Action: search("Apple AAPL market cap 2025")
Observation: 苹果市值约为 3.2 万亿美元
Thought: 现在计算比例:7800 / 32000 = 0.244
Action: calculate("7800 / 32000")
Observation: 0.24375
Answer: 特斯拉当前市值约为苹果的 24.4%,约为 7800 亿美元 vs 苹果的 3.2 万亿美元。2.2 完整实现
import anthropic
import json
import re
from typing import Callable
client = anthropic.Anthropic()
# 定义工具
TOOLS = [
{
"name": "web_search",
"description": "搜索网络获取最新信息。用于查询实时数据、新闻、价格等。",
"input_schema": {
"type": "object",
"properties": {
"query": {"type": "string", "description": "搜索查询词"}
},
"required": ["query"]
}
},
{
"name": "python_eval",
"description": "执行 Python 代码进行计算。返回 print() 的输出或表达式结果。",
"input_schema": {
"type": "object",
"properties": {
"code": {"type": "string", "description": "要执行的 Python 代码"}
},
"required": ["code"]
}
},
{
"name": "read_file",
"description": "读取本地文件内容。",
"input_schema": {
"type": "object",
"properties": {
"path": {"type": "string", "description": "文件路径"}
},
"required": ["path"]
}
},
{
"name": "write_file",
"description": "将内容写入本地文件。
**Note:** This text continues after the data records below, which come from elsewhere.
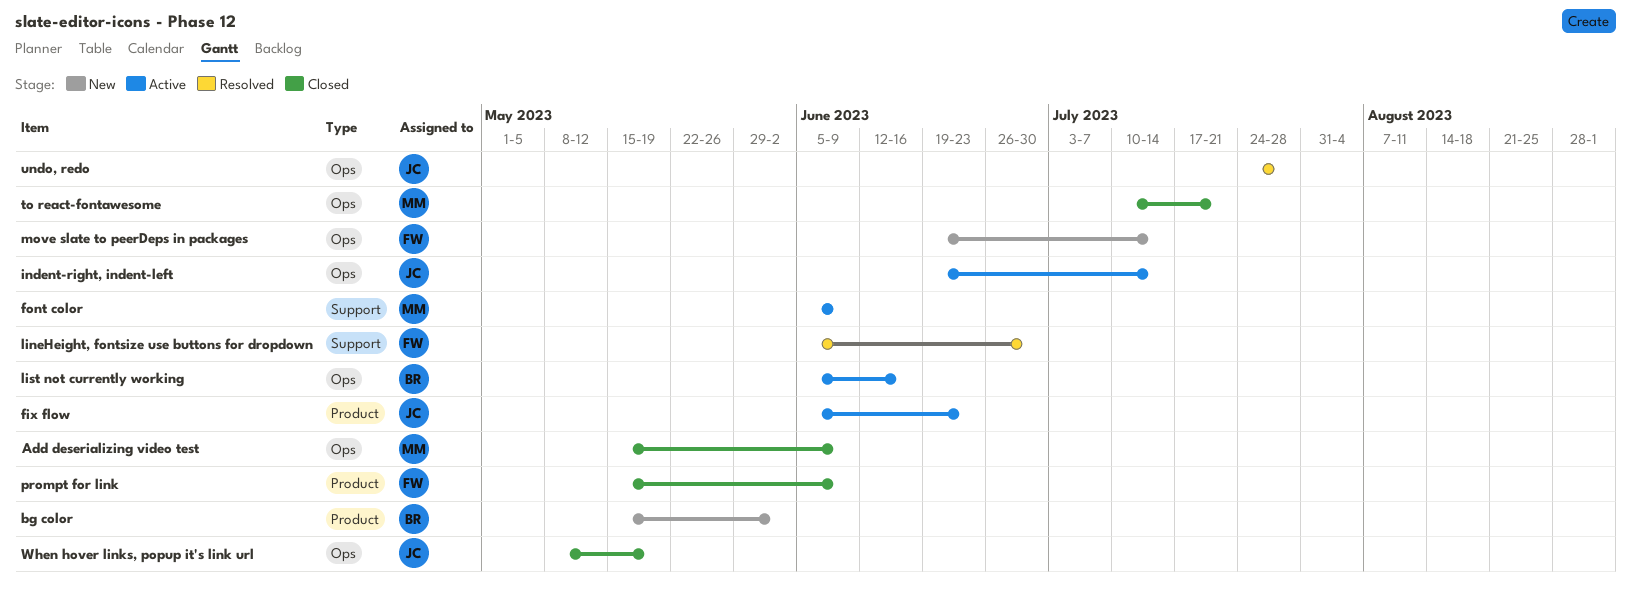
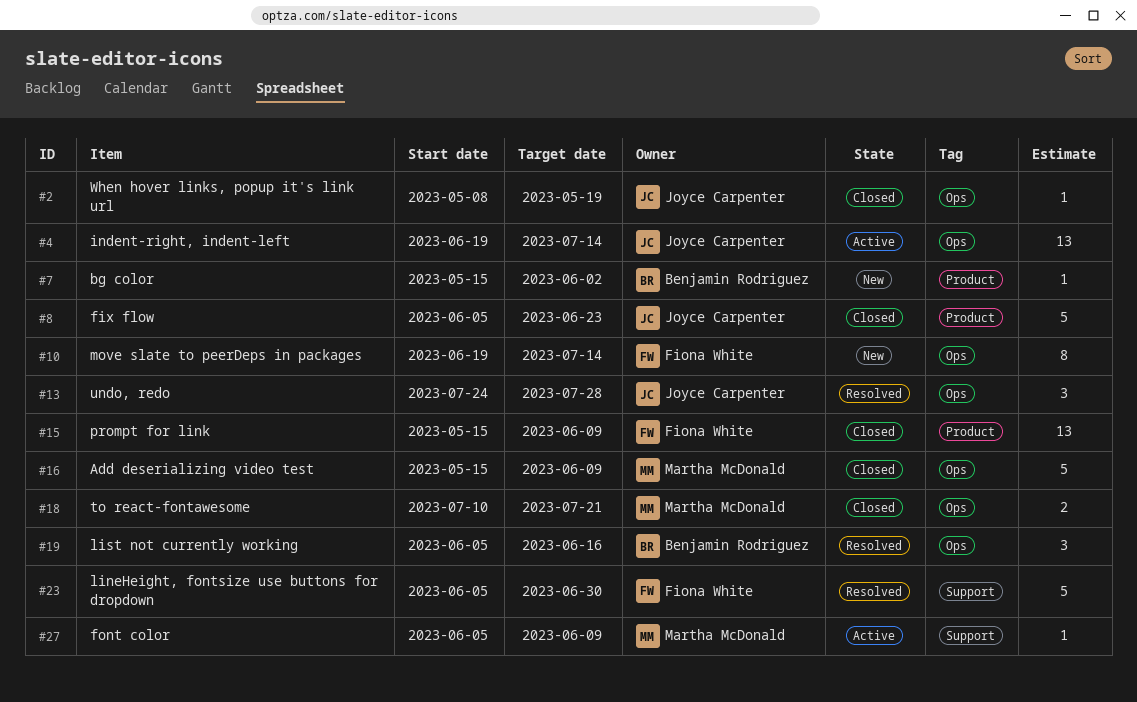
fix flow, status: Active -> Closed
list not currently working, status: Active -> Resolved

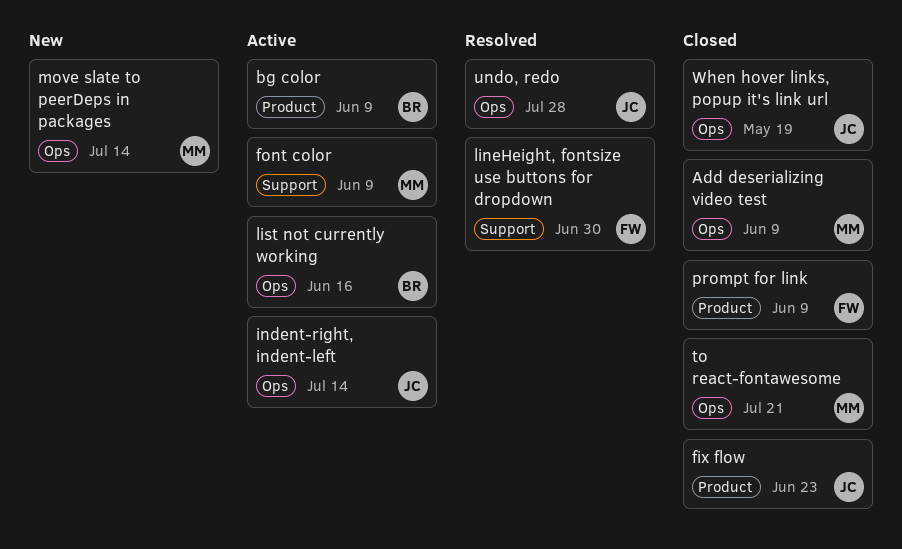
bg color, status: New -> Active
bg color, due: Jun 2 -> Jun 9
list not currently working, status: Resolved -> Active
move slate to peerDeps in packages, owner: Fiona White -> Martha McDonald

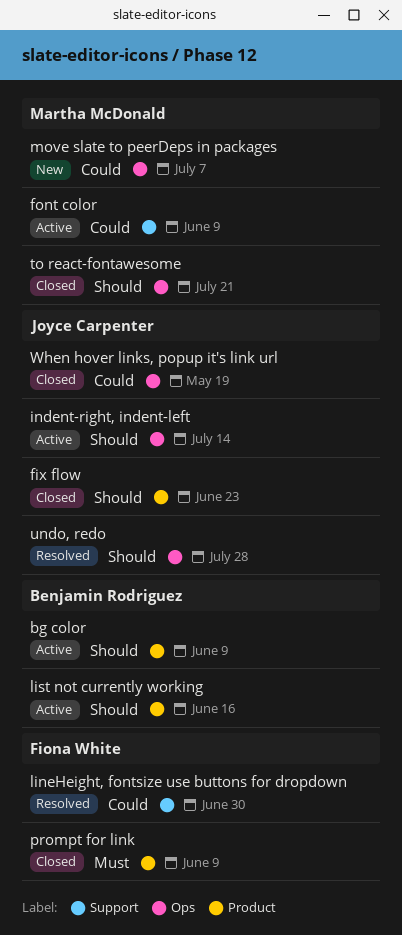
Add deserializing video test: present -> none
list not currently working, label: Ops -> Product
move slate to peerDeps in packages, due: Jul 14 -> Jul 7

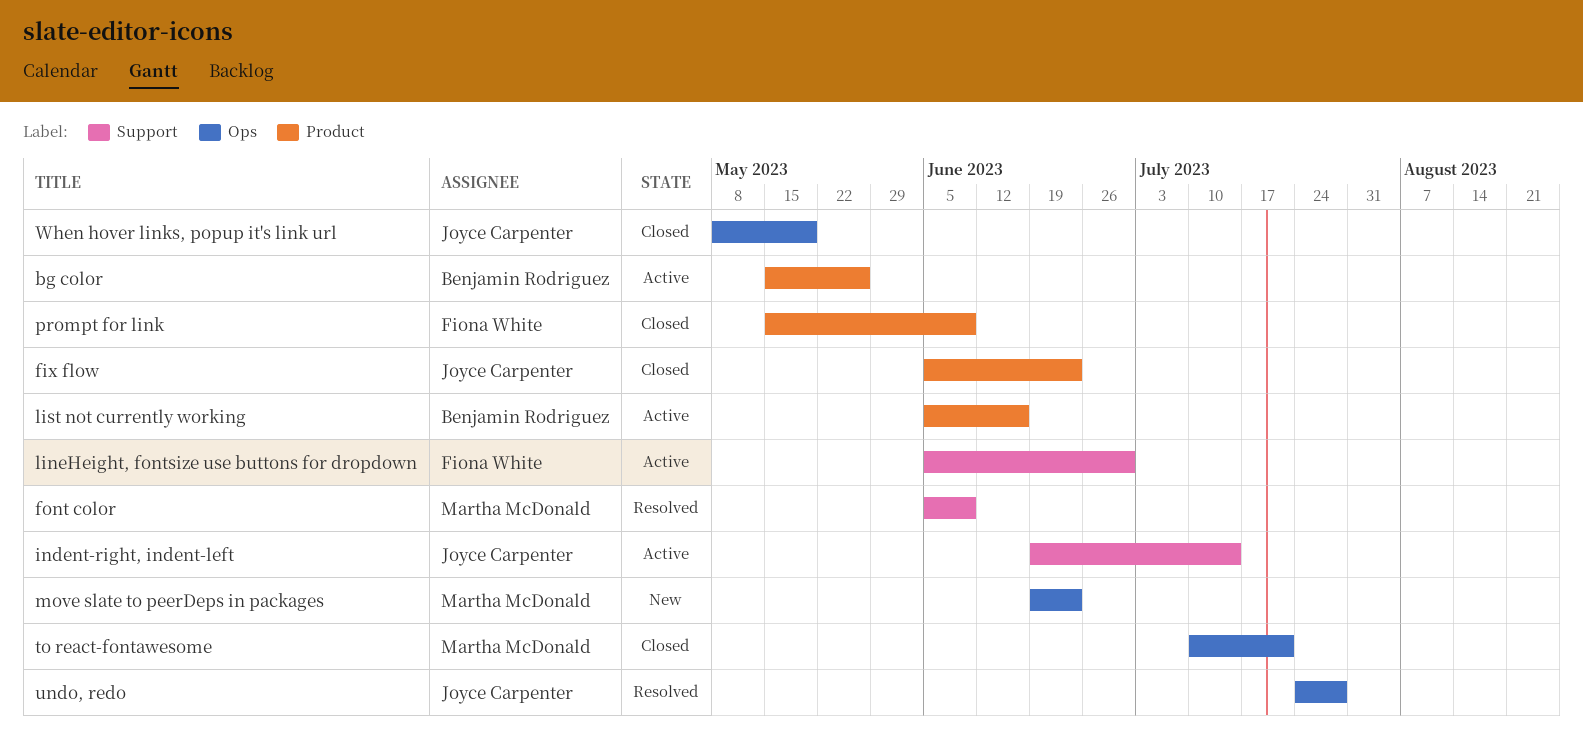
bg color, due: Jun 9 -> May 26
font color, status: Active -> Resolved
indent-right, indent-left, label: Ops -> Support
lineHeight, fontsize use buttons for dropdown, status: Resolved -> Active
move slate to peerDeps in packages, due: Jul 7 -> Jun 23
",
"input_schema": {
"type": "object",
"properties": {
"path": {"type": "string", "description": "文件路径"},
"content": {"type": "string", "description": "要写入的内容"}
},
"required": ["path", "content"]
}
}
]
def execute_tool(name: str, inputs: dict) -> str:
"""执行工具,返回结果字符串"""
if name == "web_search":
# 实际项目中接入真实搜索 API(Serper, Brave, Tavily 等)
# 这里用 Mock
query = inputs["query"]
return f"[模拟搜索结果] 关于'{query}'的搜索结果:..."
elif name == "python_eval":
import io, contextlib
output = io.StringIO()
try:
with contextlib.redirect_stdout(output):
exec(inputs["code"], {"__builtins__": __builtins__})
result = output.getvalue()
if not result:
# 尝试 eval
try:
result = str(eval(inputs["code"]))
except:
result = "代码执行成功(无输出)"
return result.strip()
except Exception as e:
return f"错误: {type(e).__name__}: {str(e)}"
elif name == "read_file":
try:
with open(inputs["path"], "r", encoding="utf-8") as f:
content = f.read()
return content[:5000] # 限制返回长度
except FileNotFoundError:
return f"错误:文件 {inputs['path']} 不存在"
except Exception as e:
return f"读取失败:{str(e)}"
elif name == "write_file":
try:
with open(inputs["path"], "w", encoding="utf-8") as f:
f.write(inputs["content"])
return f"成功写入 {len(inputs['content'])} 字符到 {inputs['path']}"
except Exception as e:
return f"写入失败:{str(e)}"
return f"未知工具:{name}"
class Agent:
def __init__(
self,
system: str = "",
model: str = "claude-sonnet-4-6",
max_iterations: int = 15,
verbose: bool = True
):
self.system = system or """你是一个能力强大的 AI 助手,可以使用工具来完成任务。
原则:
1. 分析任务,制定解决步骤
2. 合理使用工具获取信息或执行操作
3. 验证结果的正确性
4. 如果遇到错误,分析原因并调整策略
5. 任务完成后给出清晰的总结"""
self.model = model
self.max_iterations = max_iterations
self.verbose = verbose
self.history = []
def run(self, task: str) -> str:
"""运行 Agent 完成任务"""
self.history = [{"role": "user", "content": task}]
if self.verbose:
print(f"\n{'='*60}")
print(f"任务:{task}")
print('='*60)
for iteration in range(self.max_iterations):
response = client.messages.create(
model=self.model,
max_tokens=4096,
system=self.system,
tools=TOOLS,
messages=self.history
)
if self.verbose:
print(f"\n[迭代 {iteration+1}/{self.max_iterations}] "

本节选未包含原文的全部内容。